Os anúncios desta semana são, no fim, peças desse encanamento: CPU mais eficiente, acesso a dados governado, isolamento verificável, custo defensável. O agente é a aplicação; a infraestrutura é o que decide se ele entra em produção sem virar incidente. Quem investir na base agora vai colocar agentes para rodar com confiança. Quem só perseguir o hype vai descobrir a conta — de custo, de risco e de migração — no pior momento possível.

Perguntas Frequentes

O que conecta tantos anúncios de IA desta semana sob a ótica de quem opera infraestrutura?
O fio condutor é que agentic AI deixou de ser experimento e passou a consumir recursos de produção: CPU (Graviton5), acesso a bancos de dados (SQL MCP Server), identidade (Entra logins, RBAC no Redis) e isolamento de hardware (confidential computing). Cada anúncio resolve um gargalo para colocar agentes em produção — e cada um gera custo, risco e trabalho de governança que precisam ser planejados antes.

Vale a pena migrar workloads para Graviton5 (M9g) agora?
Para cargas CPU-bound e sensíveis a cache — bancos de dados, microserviços, inferência de ML em CPU, aplicações Java de alto throughput — sim, vale avaliar. A própria AWS cita até 25% mais performance computacional sobre o Graviton4; já os ganhos de 36% sem mudança de código são benchmarks de early adopters (ClickHouse e Honeycomb), não números oficiais da AWS. Mas há um porém para o Brasil: no lançamento, M9g e M9gd só estão em N. Virginia, Ohio, Oregon e Frankfurt. Sem região brasileira, a latência e a soberania de dados podem inviabilizar parte dos casos de uso. Teste em workload real antes de comprometer Savings Plan.

Dar acesso de banco de dados de produção a um agente de IA é seguro?
Só com camadas explícitas de controle. O SQL MCP Server (GA no Azure) oferece acesso granular a PostgreSQL e Cosmos DB, mas a segurança não vem de graça: depende de IAM com privilégio mínimo, auditoria via Azure Monitor, filtros por tabela/coluna e — idealmente — teste de penetração antes de produção. Tratar o MCP server como middleware confiável sem essas barreiras é abrir um caminho direto aos seus dados sensíveis sob LGPD.

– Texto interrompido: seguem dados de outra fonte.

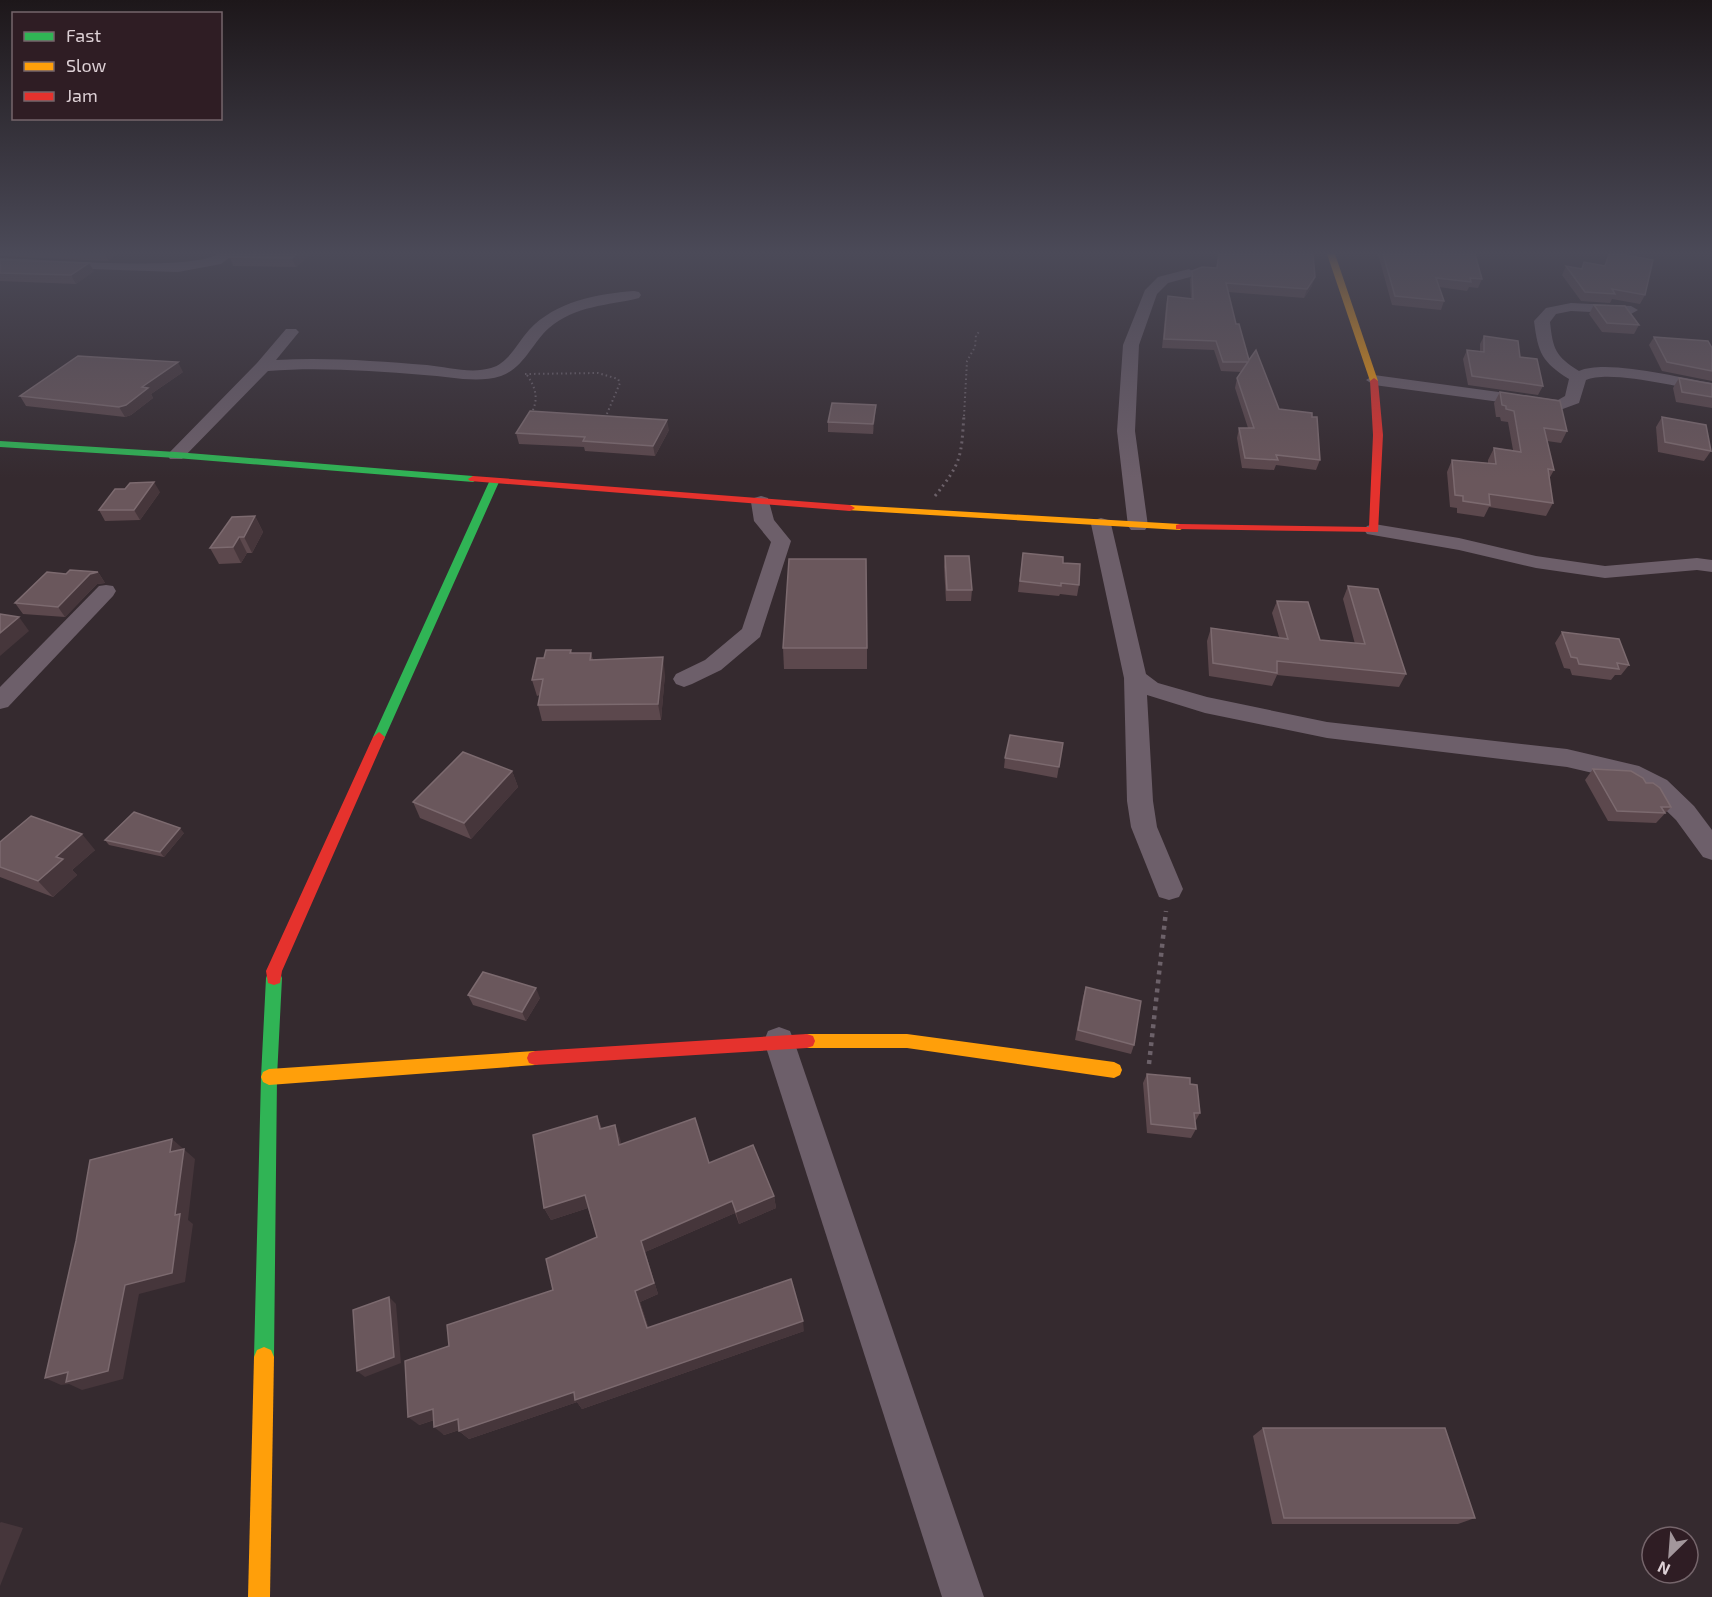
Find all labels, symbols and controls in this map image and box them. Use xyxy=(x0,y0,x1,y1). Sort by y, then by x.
legend xyxy=(12,12,222,120)
text: Fast xyxy=(66,24,101,46)
text: Slow xyxy=(66,54,107,76)
text: Jam xyxy=(66,84,98,106)
north arrow xyxy=(1640,1525,1700,1585)
text: N xyxy=(1654,1558,1673,1580)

Quais aposentadorias do Azure desta semana exigem ação imediata?
A descontinuação de contas GPv1 e Legacy Blob no Azure Storage é a mais urgente para quem ainda roda esses modelos — a migração para GPv2 envolve revisar scripts, IAM e custos. Também saíram avisos sobre fim de séries de VMs no Azure Batch, retirada das Inbound NAT Rules v1 em Load Balancer e do Azure VPN Client para Linux. Nenhuma quebra amanhã, mas todas pedem um inventário e um plano de migração agora.

O ataque Mini Shai-Hulud muda algo para quem não usa SAP?
Muda. O alvo foi o ecossistema SAP CAP, mas o vetor foi npm — pacotes oficiais trocados por gêmeos maliciosos que roubavam tokens de GitHub, secrets de cloud e kubeconfigs. Qualquer pipeline de CI/CD que puxa dependências sem pinning está exposto ao mesmo padrão. A lição da semana, reforçada pelo guia do Cilium na CNCF, é prática: pinar ações e imagens por SHA, versionar dependências e segurar atualizações recém-publicadas por alguns dias.